Kazım Berzeg Liberal Düşünce Topluluğu Kurucusu hukukçu, yazar
1938 yılında Samsun'da doğdu. İlk ve orta öğrenimini Samsun’da, yüksek öğrenimini İstanbul Hukuk Fakültesi'nde tamamladı (1961). Samsun'da serbest avukatlık yaptı ve çiftçilikle uğraştı.
Bu yıllarda yerel basında çeşitli konularda yazılar yayınladı (1962-64). Kavak ilçesi Ziraat Odası Meclis Başkanlığı ve Türkiye Ziraat Odaları Birliği Samsun İl Temsilciliği görevlerinde bulundu.
Daha sonra Ankara’da DSİ Genel Müdürlüğü, Türkiye Şeker Fabrikaları ve Sanayi Bakanlığı’nda müşavir avukat olarak çalıştı. Emekli olduktan sonra tekrar serbest avukatlık yaptı.

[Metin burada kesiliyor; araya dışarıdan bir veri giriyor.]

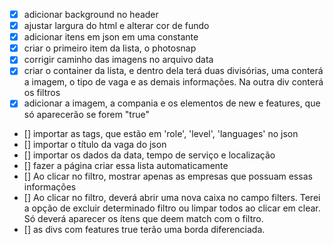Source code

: - [X] adicionar background no header
- [X] ajustar largura do html e alterar cor de fundo
- [X] adicionar itens em json em uma constante 
- [X] criar o primeiro item da lista, o photosnap
- [X] corrigir caminho das imagens no arquivo data
- [X] criar o container da lista, e dentro dela terá duas divisórias, uma conterá a imagem, o tipo de vaga e as demais informações. Na outra div conterá os filtros
- [x] adicionar a imagem, a compania e os elementos de new e features, que só aparecerão se forem "true"
- [] importar as tags, que estão em 'role', 'level', 'languages' no json
- [] importar o título da vaga do json
- [] importar os dados da data, tempo de serviço e localização
- [] fazer a página criar essa lista automaticamente 
- [] Ao clicar no filtro, mostrar apenas as empresas que possuam essas informações
- [] Ao clicar no filtro, deverá abrir uma nova caixa no campo filters. Terei a opção de excluir determinado filtro ou limpar todos ao clicar em clear. Só deverá aparecer os ítens que deem match com o filtro.
- [] as divs com features true terão uma borda diferenciada. 
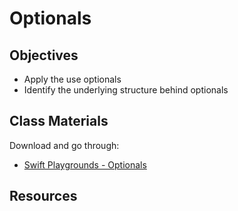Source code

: # Optionals

## Objectives

- Apply the use optionals 
- Identify the underlying structure behind optionals


## Class Materials

Download and go through:

- [Swift Playgrounds - Optionals](optionals.playground)


## Resources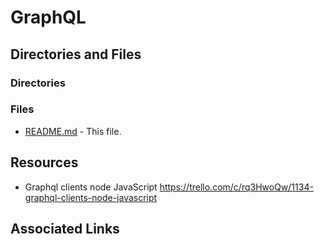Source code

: # GraphQL

## Directories and Files

### Directories

### Files

* [README.md]() - This file.

## Resources

* Graphql clients node JavaScript
https://trello.com/c/rq3HwoQw/1134-graphql-clients-node-javascript

## Associated Links

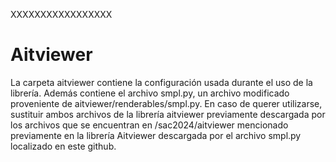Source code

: XXXXXXXXXXXXXXXXX

# Aitviewer
La carpeta aitviewer contiene la configuración usada durante el uso de la librería. Además contiene el archivo smpl.py, un archivo modificado proveniente de aitviewer/renderables/smpl.py. En caso de querer utilizarse, sustituir ambos archivos de la librería aitviewer previamente descargada por los archivos que se encuentran en /sac2024/aitviewer mencionado previamente en la librería Aitviewer descargada por el archivo smpl.py localizado en este github.

# 
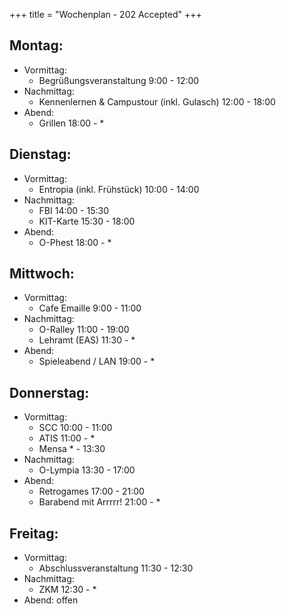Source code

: +++
title = "Wochenplan - 202 Accepted"
+++

## Montag:
  * Vormittag:
    * Begrüßungsveranstaltung 9:00 - 12:00
  * Nachmittag: 
    * Kennenlernen & Campustour (inkl. Gulasch) 12:00 - 18:00
  * Abend: 
    * Grillen 18:00 - *

## Dienstag:
  * Vormittag:
    * Entropia (inkl. Frühstück) 10:00 - 14:00
  * Nachmittag: 
    * FBI 14:00 - 15:30
    * KIT-Karte 15:30 - 18:00
  * Abend: 
    * O-Phest 18:00 - *

## Mittwoch:
  * Vormittag: 
    * Cafe Emaille 9:00 - 11:00
  * Nachmittag: 
    * O-Ralley 11:00 - 19:00
    * Lehramt (EAS) 11:30 - *
  * Abend:
    * Spieleabend / LAN 19:00 - *

## Donnerstag:
  * Vormittag:
    * SCC 10:00 - 11:00
    * ATIS 11:00 - *
    * Mensa * - 13:30
  * Nachmittag: 
    * O-Lympia 13:30 - 17:00
  * Abend: 
    * Retrogames 17:00 - 21:00
    * Barabend mit Arrrrr! 21:00 - *

## Freitag:
  * Vormittag:
    * Abschlussveranstaltung 11:30 - 12:30
  * Nachmittag:
    * ZKM 12:30 - *
  * Abend: offen
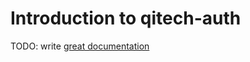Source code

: # Introduction to qitech-auth

TODO: write [great documentation](http://jacobian.org/writing/what-to-write/)
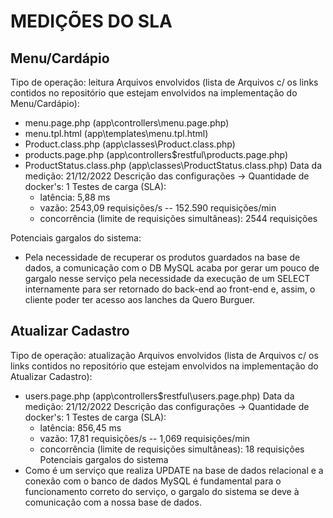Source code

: # MEDIÇÕES DO SLA
## Menu/Cardápio
Tipo de operação: leitura
Arquivos envolvidos (lista de Arquivos c/ os links contidos no repositório que estejam envolvidos na implementação do Menu/Cardápio):
- menu.page.php (app\controllers\menu.page.php)
- menu.tpl.html (app\templates\menu.tpl.html)
- Product.class.php (app\classes\Product.class.php)
- products.page.php (app\controllers\$restful\products.page.php)
- ProductStatus.class.php (app\classes\ProductStatus.class.php)
Data da medição: 21/12/2022
Descrição das configurações -> Quantidade de docker's: 1
Testes de carga (SLA):
    - latência: 5,88 ms
    - vazão: 2543,09 requisições/s -- 152.590 requisições/min
    - concorrência (limite de requisições simultâneas): 2544 requisições
    
Potenciais gargalos do sistema:
- Pela necessidade de recuperar os produtos guardados na base de dados, a comunicação com o DB MySQL acaba por gerar um pouco de gargalo nesse serviço pela necessidade da execução de um SELECT internamente para ser retornado do back-end ao front-end e, assim, o cliente poder ter acesso aos lanches da Quero Burguer.

## Atualizar Cadastro
Tipo de operação: atualização
Arquivos envolvidos (lista de Arquivos c/ os links contidos no repositório que estejam envolvidos na implementação do Atualizar Cadastro):
- users.page.php (app\controllers\$restful\users.page.php)
Data da medição: 21/12/2022
Descrição das configurações -> Quantidade de docker's: 1
Testes de carga (SLA):
    - latência: 856,45 ms
    - vazão: 17,81 requisições/s -- 1,069 requisições/min
    - concorrência (limite de requisições simultâneas): 18 requisições
Potenciais gargalos do sistema
- Como é um serviço que realiza UPDATE na base de dados relacional e a conexão com o banco de dados MySQL é fundamental para o funcionamento correto do serviço, o gargalo do sistema se deve à comunicação com a nossa base de dados.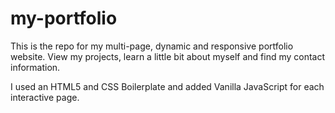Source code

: # my-portfolio
This is the repo for my multi-page, dynamic and responsive portfolio website.
View my projects, learn a little bit about myself and find my contact information.

I used an HTML5 and CSS Boilerplate and added Vanilla JavaScript for each interactive page.
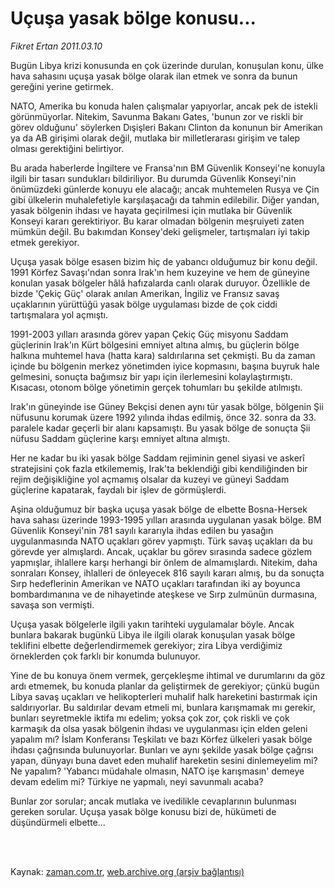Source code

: # Uçuşa yasak  bölge konusu...

*Fikret Ertan 2011.03.10*

<td class="columnist-detail">
<p>Bugün Libya krizi konusunda en çok üzerinde durulan, konuşulan konu, ülke hava sahasını uçuşa yasak bölge olarak ilan etmek ve sonra da bunun gereğini yerine getirmek.</p>
<p>
<div id="haberMetinDiv">
<p>NATO, Amerika bu konuda halen çalışmalar yapıyorlar, ancak pek de istekli görünmüyorlar. Nitekim, Savunma Bakanı Gates, 'bunun zor ve riskli bir görev olduğunu' söylerken Dışişleri Bakanı Clinton da konunun bir Amerikan ya da AB girişimi olarak değil, mutlaka bir milletlerarası girişim ve talep olması gerektiğini belirtiyor.
<p>Bu arada haberlerde İngiltere ve Fransa'nın BM Güvenlik Konseyi'ne konuyla ilgili bir tasarı sundukları bildiriliyor. Bu durumda Güvenlik Konseyi'nin önümüzdeki günlerde konuyu ele alacağı; ancak muhtemelen Rusya ve Çin gibi ülkelerin muhalefetiyle karşılaşacağı da tahmin edilebilir. Diğer yandan, yasak bölgenin ihdası ve hayata geçirilmesi için mutlaka bir Güvenlik Konseyi kararı gerektiriyor. Bu karar olmadan bölgenin meşruiyeti zaten mümkün değil. Bu bakımdan Konsey'deki gelişmeler, tartışmaları iyi takip etmek gerekiyor.
<p>Uçuşa yasak bölge esasen bizim hiç de yabancı olduğumuz bir konu değil. 1991 Körfez Savaşı'ndan sonra Irak'ın hem kuzeyine ve hem de güneyine konulan yasak bölgeler hâlâ hafızalarda canlı olarak duruyor. Özellikle de bizde 'Çekiç Güç' olarak anılan Amerikan, İngiliz ve Fransız savaş uçaklarının yürüttüğü yasak bölge uygulaması bizde de çok ciddi tartışmalara yol açmıştı.
<p>1991-2003 yılları arasında görev yapan Çekiç Güç misyonu Saddam güçlerinin Irak'ın Kürt bölgesini emniyet altına almış, bu güçlerin bölge halkına muhtemel hava (hatta kara) saldırılarına set çekmişti. Bu da zaman içinde bu bölgenin merkez yönetimden iyice kopmasını, başına buyruk hale gelmesini, sonuçta bağımsız bir yapı için ilerlemesini kolaylaştırmıştı. Kısacası, otonom bölge yönetimin gerçek tohumları bu şekilde atılmıştı.
<p>Irak'ın güneyinde ise Güney Bekçisi denen aynı tür yasak bölge, bölgenin Şii nüfusunu korumak üzere 1992 yılında ihdas edilmiş, önce 32. sonra da 33. paralele kadar geçerli bir alanı kapsamıştı. Bu yasak bölge de sonuçta Şii nüfusu Saddam güçlerine karşı emniyet altına almıştı.
<p>Her ne kadar bu iki yasak bölge Saddam rejiminin genel siyasi ve askerî stratejisini çok fazla etkilememiş, Irak'ta beklendiği gibi kendiliğinden bir rejim değişikliğine yol açmamış olsalar da kuzeyi ve güneyi Saddam güçlerine kapatarak, faydalı bir işlev de görmüşlerdi.
<p>Aşina olduğumuz bir başka uçuşa yasak bölge de elbette Bosna-Hersek hava sahası üzerinde 1993-1995 yılları arasında uygulanan yasak bölge. BM Güvenlik Konseyi'nin 781 sayılı kararıyla ihdas edilen bu yasağın uygulanmasında NATO uçakları görev yapmıştı. Türk savaş uçakları da bu görevde yer almışlardı. Ancak, uçaklar bu görev sırasında sadece gözlem yapmışlar, ihlallere karşı herhangi bir önlem de almamışlardı. Nitekim, daha sonraları Konsey, ihlalleri de önleyecek 816 sayılı kararı almış, bu da sonuçta Sırp hedeflerinin Amerikan ve NATO uçakları tarafından iki ay boyunca bombardımanına ve de nihayetinde ateşkese ve Sırp zulmünün durmasına, savaşa son vermişti.
<p>Uçuşa yasak bölgelerle ilgili yakın tarihteki uygulamalar böyle. Ancak bunlara bakarak bugünkü Libya ile ilgili olarak konuşulan yasak bölge teklifini elbette değerlendirmemek gerekiyor; zira Libya verdiğimiz örneklerden çok farklı bir konumda bulunuyor.
<p>Yine de bu konuya önem vermek, gerçekleşme ihtimal ve durumlarını da göz ardı etmemek, bu konuda planlar da geliştirmek de gerekiyor; çünkü bugün Libya savaş uçakları ve helikopterleri muhalif halk hareketini bastırmak için saldırıyorlar. Bu saldırılar devam etmeli mi, bunlara karışmamak mı gerekir, bunları seyretmekle iktifa mı edelim; yoksa çok zor, çok riskli ve çok karmaşık da olsa yasak bölgenin ihdası ve uygulanması için elden geleni yapalım mı? İslam Konferansı Teşkilatı ve bazı Körfez ülkeleri yasak bölge ihdası çağrısında bulunuyorlar. Bunları ve aynı şekilde yasak bölge çağrısı yapan, dünyayı buna davet eden muhalif hareketin sesini dinlemeyelim mi? Ne yapalım? 'Yabancı müdahale olmasın, NATO işe karışmasın' demeye devam edelim mi? Türkiye ne yapmalı, neyi savunmalı acaba?
<p>Bunlar zor sorular; ancak mutlaka ve ivedilikle cevaplarının bulunması gereken sorular. Uçuşa yasak bölge konusu bizi de, hükümeti de düşündürmeli elbette... </p></p></p></p></p></p></p></p></p></p></div>
</p>


<p><br>
		 </br></p></td>

Kaynak: [zaman.com.tr](http://zaman.com.tr/yazar.do?yazino=1105111), [web.archive.org (arşiv bağlantısı)](http://web.archive.org/web/20110518112219/http://www.zaman.com.tr:80/yazar.do?yazino=1105111)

Türkiye'de, Avrupa İnsan Hakları Komisyonu'ndan mülkiyet ve kamulaştırma konularında kabul edilebilirlik kararları alan ilk avukattır.
Samsun'daki Kafkas Kültür Derneği'nin kurucuları arasında bulundu. Ankara Kuzey Kafkasya Kültür Derneği'nin yönetim kurullarında görev aldı.
1964-1994 yılları arasında Zafer, Son Havadis, Milliyet, Cumhuriyet, Pazar Postası, Yeni Kafkasya gibi gazetelerde, Forum, Polemik, Yeni Forum, Ankara Barosu Dergisi, Türkiye Barolar Birliği Dergisi, Kafkasya Gerçeği, Tarih ve Toplum, Yedi Yıldız vb. dergilerinde hukuk, tarım, politika ve tarih konularında çok sayıda yazısı yayınlandı.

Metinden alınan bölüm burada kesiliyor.